More than three-quarters of black women aged 12 to 74 are considered clinically obese.
For Christine Wegner, a Fox School of Business PhD student and a research assistant in the School of Tourism and Hospitality Management (STHM), this statistic was a key component in her award-winning research that investigated how social stigmas keep black women from participating in physical activity.
Wegner received the Best Student Abstract Award at the National Recreation and Park Association’s Leisure Research Symposium, held Oct. 14-16 in Charlotte, N.C. The competition selected the best student research in the leisure industry, as it related to current cultures.
Wegner’s work with Black Girls Run! (BGR!), a national organization that uses running to promote physical fitness and health among black women, while combatting stereotypes surrounding the activity, spurred her research. She reacted to how few black women engage in running because of social stigmas surrounding the sport. When coupled with a sedentary childhood, a deficit of black female professional athletes, idealization of a larger body type and issues of hair maintenance, these stigmas have contributed to illness and increased body weight among black women.

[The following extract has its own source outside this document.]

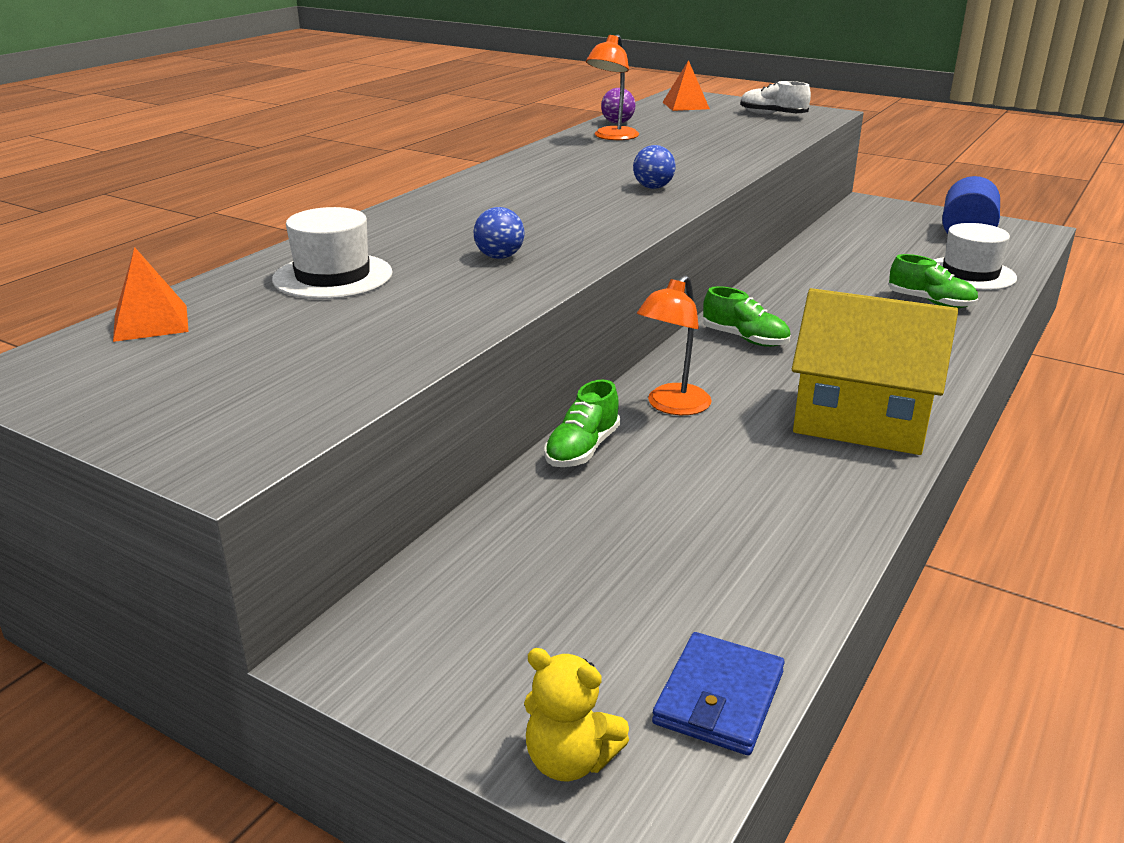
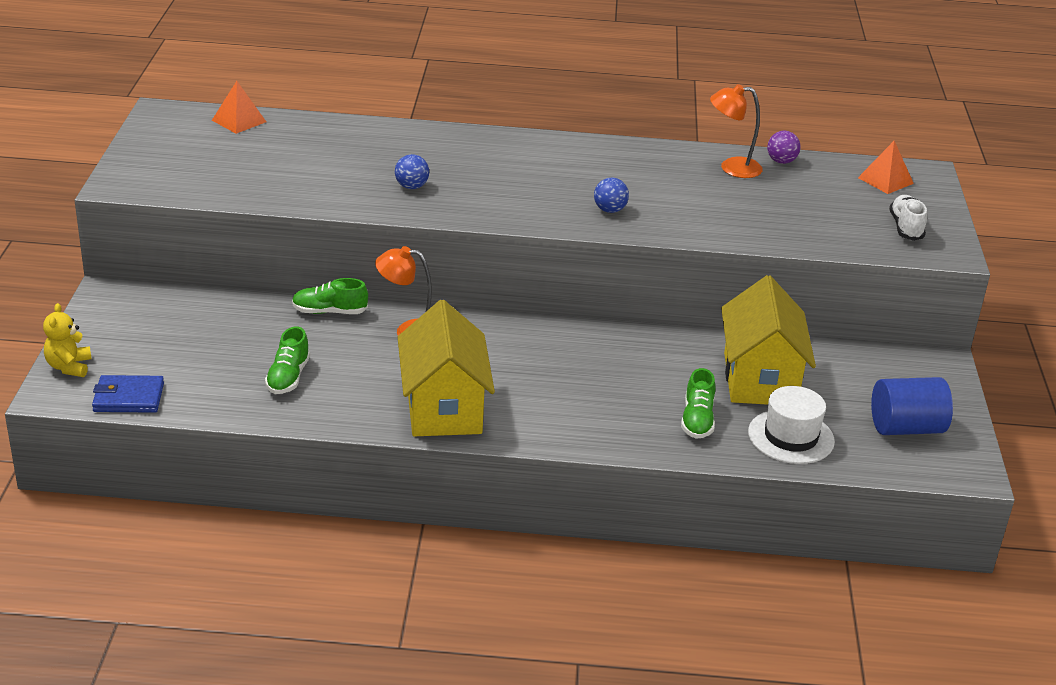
camera: 60 degrees right, 5 degrees up
(333, 276) = (337, 147): white hat -> none
(745, 339) = (540, 342): green shoe -> green shoe (288, 377)
(867, 263) = (760, 379): none -> yellow house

To understand this dynamic, Wegner said she reached out to 63,013 black women through BGR! The responses she received helped uncover how the group combats race and gender issues in the running culture. With 70 nationwide chapters, including one in Philadelphia, BGR! teaches black women basic running skills and creates a safe and empowering environment in which they exercise these skills. Working with the organization, Wegner identified confidence, skill, health, time, preference and hair management as six key areas when breaking down the barriers between black women and their athleticism.
“I think that Philadelphia is a good (research) target because of its greater prevalence of obese and sedentary individuals than many other cities like it” Wegner said.
Wegner, whose PhD studies include a concentration in Sport Management, relied upon several skills gleaned from her STHM and Fox School educations to better understand her research results. Wegner hypothesized using information gathered from her courses addressing the nature of organizations to predict that a group promoting a common goal can combat stereotypes held by the majority of its participants. With this in mind, Wegner drew upon her background in leisure activity afforded her through STHM to evaluate how the change in self-identification could result directly from BGR! participation.
“At STHM, we focus heavily on distinct features and problems within sport and physical activity,” Wegner said. “This focus has allowed me to look at this organization holistically, from both a business perspective that I gained from Fox and from the broader issues in sport gained from the School of Tourism and Hospitality Management.”
Wegner concluded that, as predicted, participating in BGR! changed the mindset surrounding running in the black female culture to increase the number of women who now identify as black, female and runners. Their increased physical activity has helped reduce the risks of Type 2 Diabetes and other obesity-related illnesses among black women and has provided a sense of empowerment as they accomplish various athletic and health-related goals.
“The most rewarding part was presenting my work with this organization and finding out that there were some BGR! members in the audience at the conference,” Wegner said. “Seeing how passionate they were about the power of the organization made me feel that my research was worthwhile.”